Country album “That Lonesome Song,” Jamey Johnson “Sleepless Nights,” Patty Loveless “Troubadour,” George Strait “Around The Bend,” Randy Travis “Heaven, Heartache And The Power Of Love,” Trisha Yearwood
Helen: Where’s the requisite “American Idol” in this lot? Seems strange Grammy’s left award-winning country darling Carrie Underwood in the cold this year. “Carnival Ride” wasn’t that bad.
Ree: She must have angered the Grammy gods, as she’s stuck in best female country vocal performance this time around.
Helen: Just as well. Underwood didn’t stand much of a chance against the women in the spot. Patty Loveless could snag the award for “Sleepless Nights,” but she’s at a disadvantage with a tribute album. Assuming the voting body prefers something original, this is the year for Trisha Yearwood.

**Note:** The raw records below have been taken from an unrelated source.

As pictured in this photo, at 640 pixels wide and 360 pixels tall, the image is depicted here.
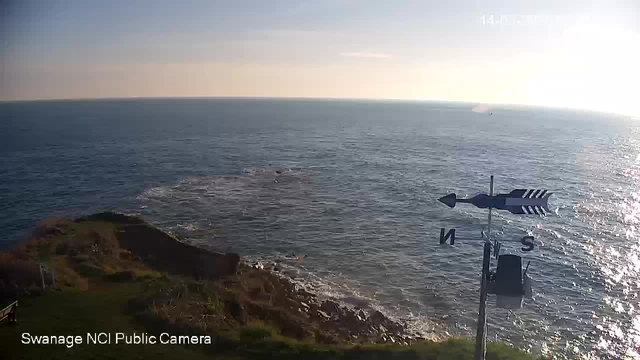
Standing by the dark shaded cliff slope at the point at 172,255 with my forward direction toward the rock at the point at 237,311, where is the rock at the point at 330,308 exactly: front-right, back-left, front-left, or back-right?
front-left

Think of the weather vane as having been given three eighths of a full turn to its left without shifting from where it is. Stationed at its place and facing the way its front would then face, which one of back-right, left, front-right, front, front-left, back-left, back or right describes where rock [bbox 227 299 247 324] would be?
back

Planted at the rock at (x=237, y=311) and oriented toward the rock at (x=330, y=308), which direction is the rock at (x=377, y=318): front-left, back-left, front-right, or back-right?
front-right

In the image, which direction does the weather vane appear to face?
to the viewer's left

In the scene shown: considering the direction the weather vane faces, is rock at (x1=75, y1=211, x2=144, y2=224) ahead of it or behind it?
ahead

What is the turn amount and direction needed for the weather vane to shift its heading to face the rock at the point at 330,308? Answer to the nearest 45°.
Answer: approximately 45° to its right

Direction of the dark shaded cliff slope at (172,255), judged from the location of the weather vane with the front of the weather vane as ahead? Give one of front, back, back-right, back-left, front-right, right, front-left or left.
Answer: front-right

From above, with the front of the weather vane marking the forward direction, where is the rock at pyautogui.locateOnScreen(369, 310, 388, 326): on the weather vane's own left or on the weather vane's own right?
on the weather vane's own right
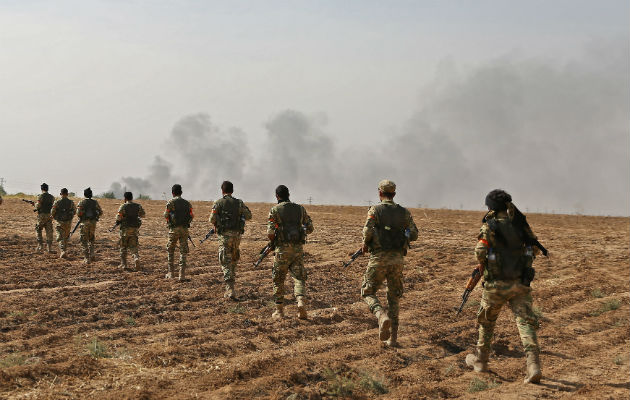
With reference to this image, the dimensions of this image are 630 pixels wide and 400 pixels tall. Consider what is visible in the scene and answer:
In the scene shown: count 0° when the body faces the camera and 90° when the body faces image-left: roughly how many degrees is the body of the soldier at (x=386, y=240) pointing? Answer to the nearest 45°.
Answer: approximately 180°

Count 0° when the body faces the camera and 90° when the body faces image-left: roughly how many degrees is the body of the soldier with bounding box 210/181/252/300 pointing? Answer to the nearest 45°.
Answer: approximately 180°

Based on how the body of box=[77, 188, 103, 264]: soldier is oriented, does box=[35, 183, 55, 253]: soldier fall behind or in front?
in front

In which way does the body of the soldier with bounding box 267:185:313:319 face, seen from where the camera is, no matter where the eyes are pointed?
away from the camera

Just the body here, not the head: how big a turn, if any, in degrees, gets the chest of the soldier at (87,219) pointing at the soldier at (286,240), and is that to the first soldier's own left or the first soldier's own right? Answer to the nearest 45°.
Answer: approximately 180°

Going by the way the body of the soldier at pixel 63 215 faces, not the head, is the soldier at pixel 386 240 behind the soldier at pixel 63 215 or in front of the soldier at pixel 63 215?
behind

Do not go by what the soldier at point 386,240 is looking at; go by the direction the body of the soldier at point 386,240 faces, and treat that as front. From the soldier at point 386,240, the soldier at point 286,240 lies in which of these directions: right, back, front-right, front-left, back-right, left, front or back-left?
front-left

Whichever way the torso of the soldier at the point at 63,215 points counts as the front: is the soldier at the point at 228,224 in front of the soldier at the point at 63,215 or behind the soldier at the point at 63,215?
behind

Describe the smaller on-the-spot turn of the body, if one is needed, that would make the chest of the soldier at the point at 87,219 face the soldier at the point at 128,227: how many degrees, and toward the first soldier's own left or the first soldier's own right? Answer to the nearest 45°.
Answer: approximately 135° to the first soldier's own right

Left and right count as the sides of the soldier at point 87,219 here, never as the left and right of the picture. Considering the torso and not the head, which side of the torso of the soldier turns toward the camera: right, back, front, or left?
back

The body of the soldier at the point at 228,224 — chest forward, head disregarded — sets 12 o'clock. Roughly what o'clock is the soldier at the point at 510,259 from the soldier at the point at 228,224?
the soldier at the point at 510,259 is roughly at 5 o'clock from the soldier at the point at 228,224.

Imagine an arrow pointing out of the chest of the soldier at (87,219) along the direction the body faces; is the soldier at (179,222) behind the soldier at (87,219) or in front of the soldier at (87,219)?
behind

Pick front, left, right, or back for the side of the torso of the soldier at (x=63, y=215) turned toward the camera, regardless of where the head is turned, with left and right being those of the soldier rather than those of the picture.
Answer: back

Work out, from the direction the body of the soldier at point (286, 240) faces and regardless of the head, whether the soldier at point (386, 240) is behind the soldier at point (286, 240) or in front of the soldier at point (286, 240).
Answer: behind
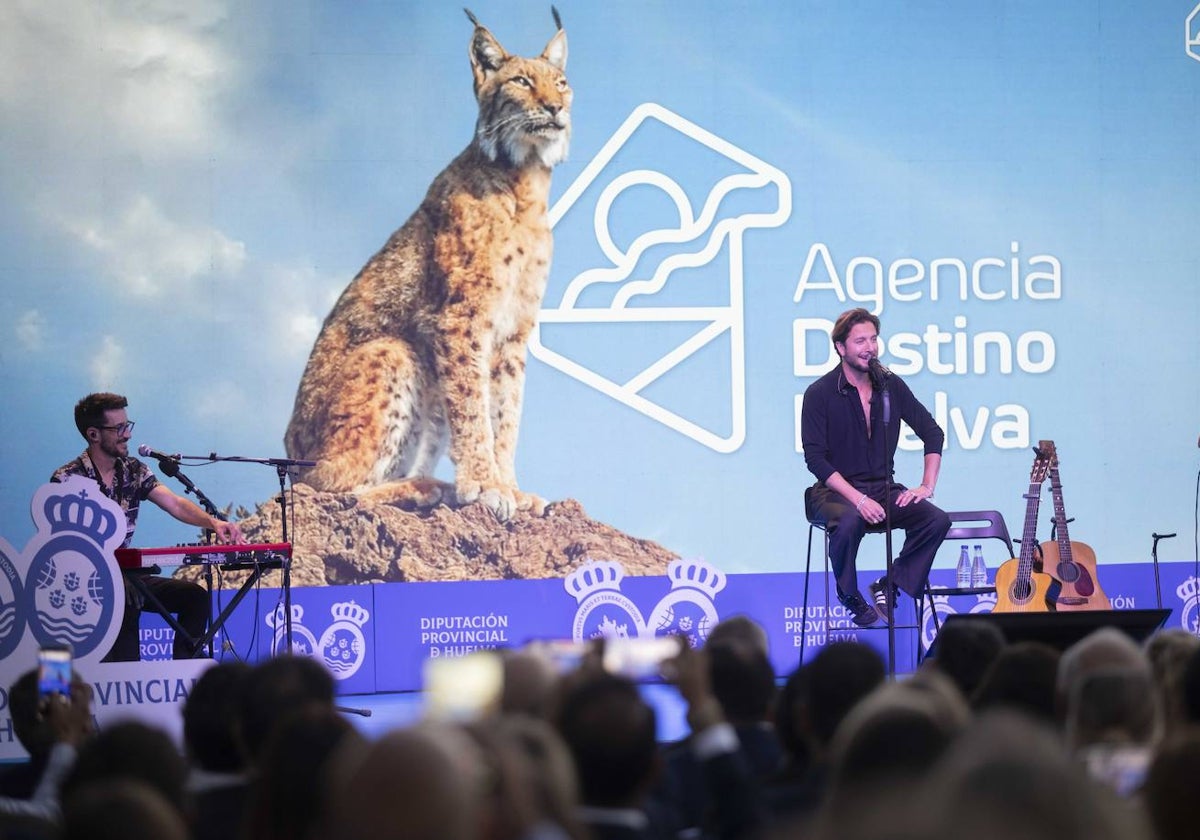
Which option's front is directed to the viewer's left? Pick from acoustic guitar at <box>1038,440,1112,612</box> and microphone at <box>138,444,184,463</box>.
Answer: the microphone

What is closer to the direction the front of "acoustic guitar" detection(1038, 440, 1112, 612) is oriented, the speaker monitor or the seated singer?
the speaker monitor

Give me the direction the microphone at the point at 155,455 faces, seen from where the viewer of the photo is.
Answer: facing to the left of the viewer

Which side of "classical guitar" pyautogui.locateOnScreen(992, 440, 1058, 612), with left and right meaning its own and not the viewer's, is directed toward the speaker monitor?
front

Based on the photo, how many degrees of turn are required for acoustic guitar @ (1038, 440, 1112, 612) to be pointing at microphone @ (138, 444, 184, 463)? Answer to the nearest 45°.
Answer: approximately 45° to its right

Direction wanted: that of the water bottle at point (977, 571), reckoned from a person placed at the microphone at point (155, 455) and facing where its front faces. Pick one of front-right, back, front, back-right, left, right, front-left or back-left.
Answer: back

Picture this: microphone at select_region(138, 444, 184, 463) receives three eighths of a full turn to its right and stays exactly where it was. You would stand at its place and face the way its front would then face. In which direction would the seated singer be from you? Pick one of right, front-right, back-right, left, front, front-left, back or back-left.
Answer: front-right

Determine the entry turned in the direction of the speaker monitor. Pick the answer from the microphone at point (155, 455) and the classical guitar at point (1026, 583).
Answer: the classical guitar

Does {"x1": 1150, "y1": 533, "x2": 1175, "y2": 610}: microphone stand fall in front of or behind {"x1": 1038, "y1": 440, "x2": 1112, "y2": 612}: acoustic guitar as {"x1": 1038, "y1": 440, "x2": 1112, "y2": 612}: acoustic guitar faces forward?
behind

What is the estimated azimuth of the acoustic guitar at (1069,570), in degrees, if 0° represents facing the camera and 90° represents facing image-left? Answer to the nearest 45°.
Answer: approximately 0°

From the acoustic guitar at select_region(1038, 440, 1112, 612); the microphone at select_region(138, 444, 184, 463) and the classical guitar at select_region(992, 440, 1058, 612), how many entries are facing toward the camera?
2

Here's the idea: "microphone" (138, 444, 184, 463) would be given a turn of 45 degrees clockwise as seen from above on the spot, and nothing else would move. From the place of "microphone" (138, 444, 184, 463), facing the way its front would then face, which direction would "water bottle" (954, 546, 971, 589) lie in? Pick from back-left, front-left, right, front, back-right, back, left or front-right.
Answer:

Ree: That’s assuming a woman’s winning, and I don’t think that’s going to happen. Randy Travis has the fan support. Jamey Johnson’s more deserving. But this is George Straight’s baby. It’s not that “Troubadour” is his best work — not even close. It’s just that the man’s a legend without so much as one Grammy on the shelf.
Helen: Yeah, well, this ain’t the lifetime achievement award.
Ree Hines and Helen A.S. Popkin agree on one Coldplay call. Chris Martin and the gang will attend the show in their finest Adam Ant hand-me-downs.